4.1.1. General and Instrumentation for the Characterization and Stability Studies of the New Compounds

NMR spectra were recorded in a Bruker AV400 (¹H-NMR at 400 MHz, ¹³C{¹H} NMR at 100.6 MHz and ³¹P{¹H} NMR at 161.9 MHz. Chemical shifts (δ) are given in ppm using CDCl₃ as the solvent, unless otherwise stated. ¹H and ¹³C NMR resonances were measured relative to solvent peaks considering tetramethylsilane = 0 ppm, and ³¹P{¹H} NMR was externally referenced to H₃PO₄ (85%). Coupling constants J are given in hertz. IR spectra (4000 to 250 cm⁻¹) were recorded on a Nicolet 6700 Fourier transform infrared spectrophotometer on solid state (ATR accessory). Elemental analyses were performed on a Perkin-Elmer 2400 CHNS/O series II analyzer. Mass (MS) spectra (electrospray ionization, ESI) were performed on a Waters Q-Tof Ultima. Stability studies were performed in a Cary 100 Bio UV-visible spectrophotometer.
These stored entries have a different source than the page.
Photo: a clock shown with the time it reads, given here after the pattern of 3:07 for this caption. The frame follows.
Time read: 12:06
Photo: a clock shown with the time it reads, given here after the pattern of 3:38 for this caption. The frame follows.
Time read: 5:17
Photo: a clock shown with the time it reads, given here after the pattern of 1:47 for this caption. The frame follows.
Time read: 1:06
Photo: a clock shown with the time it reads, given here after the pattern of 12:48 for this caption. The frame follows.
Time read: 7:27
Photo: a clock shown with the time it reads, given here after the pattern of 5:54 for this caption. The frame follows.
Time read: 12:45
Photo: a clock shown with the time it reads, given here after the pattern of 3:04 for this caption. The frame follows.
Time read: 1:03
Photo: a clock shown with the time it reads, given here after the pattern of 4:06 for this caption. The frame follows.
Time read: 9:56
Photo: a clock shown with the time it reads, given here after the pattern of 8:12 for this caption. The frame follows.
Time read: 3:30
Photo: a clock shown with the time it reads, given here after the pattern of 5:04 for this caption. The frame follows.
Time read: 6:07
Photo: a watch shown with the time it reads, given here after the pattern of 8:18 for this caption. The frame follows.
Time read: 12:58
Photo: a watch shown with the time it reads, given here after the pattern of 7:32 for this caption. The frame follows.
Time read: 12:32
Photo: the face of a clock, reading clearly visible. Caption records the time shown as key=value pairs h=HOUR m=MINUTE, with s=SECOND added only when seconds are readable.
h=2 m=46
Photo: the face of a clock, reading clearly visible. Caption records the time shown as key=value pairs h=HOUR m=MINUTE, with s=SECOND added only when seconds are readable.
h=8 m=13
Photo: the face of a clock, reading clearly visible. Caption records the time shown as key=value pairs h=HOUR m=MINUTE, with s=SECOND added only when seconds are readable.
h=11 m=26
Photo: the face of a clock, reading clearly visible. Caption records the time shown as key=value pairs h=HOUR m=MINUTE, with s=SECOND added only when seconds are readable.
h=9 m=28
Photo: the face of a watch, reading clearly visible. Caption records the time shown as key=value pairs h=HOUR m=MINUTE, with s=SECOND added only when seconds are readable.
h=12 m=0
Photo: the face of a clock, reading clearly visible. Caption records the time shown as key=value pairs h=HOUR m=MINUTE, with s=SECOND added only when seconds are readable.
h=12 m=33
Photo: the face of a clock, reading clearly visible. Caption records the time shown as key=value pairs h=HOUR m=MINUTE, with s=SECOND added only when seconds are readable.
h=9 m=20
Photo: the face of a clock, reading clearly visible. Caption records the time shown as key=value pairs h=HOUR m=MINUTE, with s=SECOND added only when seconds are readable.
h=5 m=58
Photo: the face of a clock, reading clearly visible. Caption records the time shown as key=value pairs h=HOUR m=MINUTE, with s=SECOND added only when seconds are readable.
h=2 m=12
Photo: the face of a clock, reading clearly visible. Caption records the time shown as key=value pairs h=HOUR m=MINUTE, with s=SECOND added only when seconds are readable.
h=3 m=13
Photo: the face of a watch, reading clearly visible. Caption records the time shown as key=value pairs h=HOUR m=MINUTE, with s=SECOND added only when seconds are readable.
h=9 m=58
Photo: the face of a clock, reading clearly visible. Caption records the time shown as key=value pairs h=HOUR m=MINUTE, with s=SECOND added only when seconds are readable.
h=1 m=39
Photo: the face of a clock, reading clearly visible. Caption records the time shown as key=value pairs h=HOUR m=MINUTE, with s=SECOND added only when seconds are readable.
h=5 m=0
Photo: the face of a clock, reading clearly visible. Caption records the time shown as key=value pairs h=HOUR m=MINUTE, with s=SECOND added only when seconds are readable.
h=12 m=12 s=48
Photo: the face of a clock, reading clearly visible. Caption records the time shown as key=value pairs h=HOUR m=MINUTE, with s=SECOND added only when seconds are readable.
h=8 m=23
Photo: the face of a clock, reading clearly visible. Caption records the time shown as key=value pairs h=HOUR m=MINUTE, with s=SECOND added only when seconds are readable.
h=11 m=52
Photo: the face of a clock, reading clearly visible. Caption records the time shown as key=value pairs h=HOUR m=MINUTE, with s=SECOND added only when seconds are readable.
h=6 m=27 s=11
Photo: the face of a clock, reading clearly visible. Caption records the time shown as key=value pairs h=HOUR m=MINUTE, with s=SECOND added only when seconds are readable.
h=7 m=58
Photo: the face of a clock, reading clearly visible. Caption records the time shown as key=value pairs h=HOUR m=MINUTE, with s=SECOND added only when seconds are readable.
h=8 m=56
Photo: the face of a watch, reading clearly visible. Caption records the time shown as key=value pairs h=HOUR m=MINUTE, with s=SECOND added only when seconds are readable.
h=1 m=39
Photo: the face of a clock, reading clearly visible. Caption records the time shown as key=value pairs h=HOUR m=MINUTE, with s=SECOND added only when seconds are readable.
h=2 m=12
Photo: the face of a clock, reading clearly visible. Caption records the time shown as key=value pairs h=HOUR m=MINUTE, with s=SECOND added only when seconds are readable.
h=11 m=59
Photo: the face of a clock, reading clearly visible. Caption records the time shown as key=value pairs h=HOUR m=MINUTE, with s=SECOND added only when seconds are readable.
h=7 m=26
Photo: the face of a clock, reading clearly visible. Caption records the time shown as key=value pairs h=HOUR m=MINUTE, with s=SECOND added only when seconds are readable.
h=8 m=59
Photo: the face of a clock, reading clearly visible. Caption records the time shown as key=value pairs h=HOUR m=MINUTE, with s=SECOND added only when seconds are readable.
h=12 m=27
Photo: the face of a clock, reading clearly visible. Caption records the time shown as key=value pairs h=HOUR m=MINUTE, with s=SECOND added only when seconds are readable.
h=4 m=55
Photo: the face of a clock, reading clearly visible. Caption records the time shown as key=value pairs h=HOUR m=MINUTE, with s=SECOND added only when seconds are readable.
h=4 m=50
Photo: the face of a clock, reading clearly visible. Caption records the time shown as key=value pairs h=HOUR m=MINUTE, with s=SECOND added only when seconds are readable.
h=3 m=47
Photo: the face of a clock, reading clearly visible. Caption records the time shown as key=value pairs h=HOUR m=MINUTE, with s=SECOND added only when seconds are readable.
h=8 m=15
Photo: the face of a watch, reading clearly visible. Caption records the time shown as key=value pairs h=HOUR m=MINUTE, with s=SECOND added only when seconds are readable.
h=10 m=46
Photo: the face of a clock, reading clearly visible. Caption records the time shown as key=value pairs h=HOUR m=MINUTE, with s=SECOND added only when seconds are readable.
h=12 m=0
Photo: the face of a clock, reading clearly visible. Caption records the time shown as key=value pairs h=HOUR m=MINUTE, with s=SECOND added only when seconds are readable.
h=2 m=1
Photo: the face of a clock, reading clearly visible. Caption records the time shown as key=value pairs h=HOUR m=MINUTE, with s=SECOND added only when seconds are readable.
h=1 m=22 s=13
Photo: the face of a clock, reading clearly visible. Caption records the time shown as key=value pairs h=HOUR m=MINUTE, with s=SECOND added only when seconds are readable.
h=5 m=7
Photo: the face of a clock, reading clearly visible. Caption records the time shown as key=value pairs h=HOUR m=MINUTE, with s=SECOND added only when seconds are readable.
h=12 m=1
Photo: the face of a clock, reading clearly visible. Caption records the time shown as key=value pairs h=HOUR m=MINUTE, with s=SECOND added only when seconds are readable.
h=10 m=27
The pH was measured in an OAKTON pH conductivity meter in 1:99 DMSO/H₂O solutions.

4.1.2. Synthesis

All compounds involving titanium centers were prepared and handled with rigorous exclusion of air and moisture under a nitrogen atmosphere by using standard nitrogen/vacuum manifold and Schlenk techniques. Solvents were purified by use of a PureSolv purification unit from Innovative Technology, Inc. Titanocene dichloride and [AuCl(PEt₃)] were purchased from Aldrich, Auranofin was purchased from Strem and 4-mercaptobenzoic acid from TCI America Inc. and used without further purification. [Au(Hmba)(PPh₃)] [25], (1), [(η-C₅H₅)₂TiMe₂] [89], and [(η-C₅H₅)₂TiMe(μ-mba)Au(PPh₃)] [25,26], (2) Titanocref were prepared as previously reported.

[Au(Hmba)(PEt₃)] (3) fin.

H₂mba (0.245 g, 1.58 mmol) was dissolved in a solution of KOH (0.089 g, 1.58 mmol) in 20 mL of ethanol (16 mL) and water (4 mL) and was stirred for 20 minutes at room temperature. [AuCl(PEt₃)] was added to the solution afterwards, and the mixture was stirred for 2 hours. The solvents were removed under reduced pressure, and the residue was washed with water (3 × 2mL) and then diethyl ether (3 × 3 mL) to afford compound 3 as white powder in 69% yield (0.512 g). Anal. Calc. for C₁₃H₂₀AuO₂PS (468.30): C, 33.34; H, 4.30; S, 6.85. Found: C, 33.04; H, 4.42; S, 6.40. ³¹P{¹H} NMR (CDCl₃): δ 36.92. ¹H NMR (CDCl₃): δ 7.79 (2H, d, ³J_H-H = 8.3 Hz, 2-C₆H₄), δ 7.60 (2H, d, ³J_H-H = 8.2 Hz, 3-C₆H₄), δ 1.88 (6H, m, -CH₂CH₃), δ 1.25 (9H, dt, ³J_H-H = 18.5, 7.6 Hz, -CH₂CH₃). ¹³C{¹H} NMR (CDCl₃): δ 171.90 (s, C=O), δ 153.05 (s, 4-C₆H₄), δ 132.34 (s, 2-C₆H₄), δ 130.02 (s, 3-C₆H₄), δ 124.05 (s, 1-C₆H₄), δ 18.46, (d, ³J_C-P = 33.3 Hz, -CH₂CH₃), δ 9.41 (s, -CH₂CH₃). IR (cm⁻¹ ): 2962 m,br (OH), 1668 s, 1578 s (ν_asym CO₂), 1325 m, 1292 vs (ν_sym CO₂), 1176 m, 1085 m, 760 m. pH 2 (5 × 10⁻⁵ M in 1:99 DMSO:H₂O) = 4.53.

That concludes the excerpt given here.